# Document passage
Saturday, June 11, 2022

sRGB, Pre-Multiplied Alpha, and Compression

 How do sRGB color-space textures (especially compressed ones) interact with blending? First, let's define some terms:

An image is "sRGB encoded" if the linear colors have been remapped using the sRGB encoding. This encoding is meant for 8-bit storage of the textures and normalized colors from 0.0 to 1.0. The "win" of sRGB encoding is that it uses more of our precious 8 bits on the dark side of the 0..1 distribution, and humans have weird non-linear vision where we see more detail in that range.

Thus sRGB "spends our bits where they are needed" and limits banding artifacts.  If we just viewed an 8-bit color ramp from 0 to 1 linearly, we'd see stripes in the darks and perceive a smooth color wash in the hilights.

Alpha values are always considered linear, e.g. 50% is 50% and is stored as 127 (or maybe 128, consult your IHV?) in an 8-bit texture. But how that alpha is applied depends on the color space where blending is performed.

# Available data

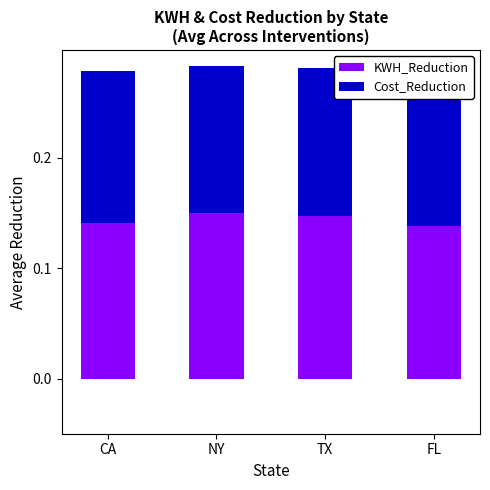

Which series has the largest total across all categories?

KWH_Reduction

# Parts of the exercise
**A)** Can you retype the sRGB post from "How do sRGB" to "in the hilights."?
**B)** Would you extend the post on sRGB textures and alpha blending, picking up after its last paragraph?

# Task results
**A)**
How do sRGB color-space textures (especially compressed ones) interact with blending? First, let's define some terms:

An image is "sRGB encoded" if the linear colors have been remapped using the sRGB encoding. This encoding is meant for 8-bit storage of the textures and normalized colors from 0.0 to 1.0. The "win" of sRGB encoding is that it uses more of our precious 8 bits on the dark side of the 0..1 distribution, and humans have weird non-linear vision where we see more detail in that range.

Thus sRGB "spends our bits where they are needed" and limits banding artifacts.  If we just viewed an 8-bit color ramp from 0 to 1 linearly, we'd see stripes in the darks and perceive a smooth color wash in the hilights.

**B)**
  • If we decode all of our sRGB textures to linear values (stored in more than 8 bits) and then blend in this linear space, we have "linear blending" (sometimes called "gamma-correct" blending - the terminology is confusing no matter how you slice it).  With linear blending, translucent surfaces blend the way light blends - a mix of red and green will make a nice bright yellow. Most game engines now work this way, it's pretty much mandatory for HDR (because we're not in a 0..1 range, we can't be in sRGB) and it makes lighting effects look good.
  • If we stay in the 8-bit sRGB color space and just blend there, we get "sRGB blending". Between red and green we'll see a sort of dark mustard color and perceive a loss of light energy.  Lighting effects blended in sRGB look terrible, but sometimes artists want sRGB blending. The two reasons I've heard from my art team are (1) "that's what Photoshop does" and (2) they are trying to simulate partial coverage (e.g. this surface has rusted paint and so half of the visible pixel area is not showing the paint) and blending in a perceptual space makes the coverage feel right.
A texture has pre-multiplied alpha if the colors in the texture have already been multiplied (in fractional space) by the alpha channel. In a texture like this, a 50% translucent area has RGB colors that are 50% darker. There are two wins to this:
  • You can save computing power - not exciting for today's GPUs, but back when NeXT first demonstrated workstations with real-time alpha compositing on the CPU (in integer of coarse), premultiplication was critical for cutting ALU by removing half the multiplies from the blending equation.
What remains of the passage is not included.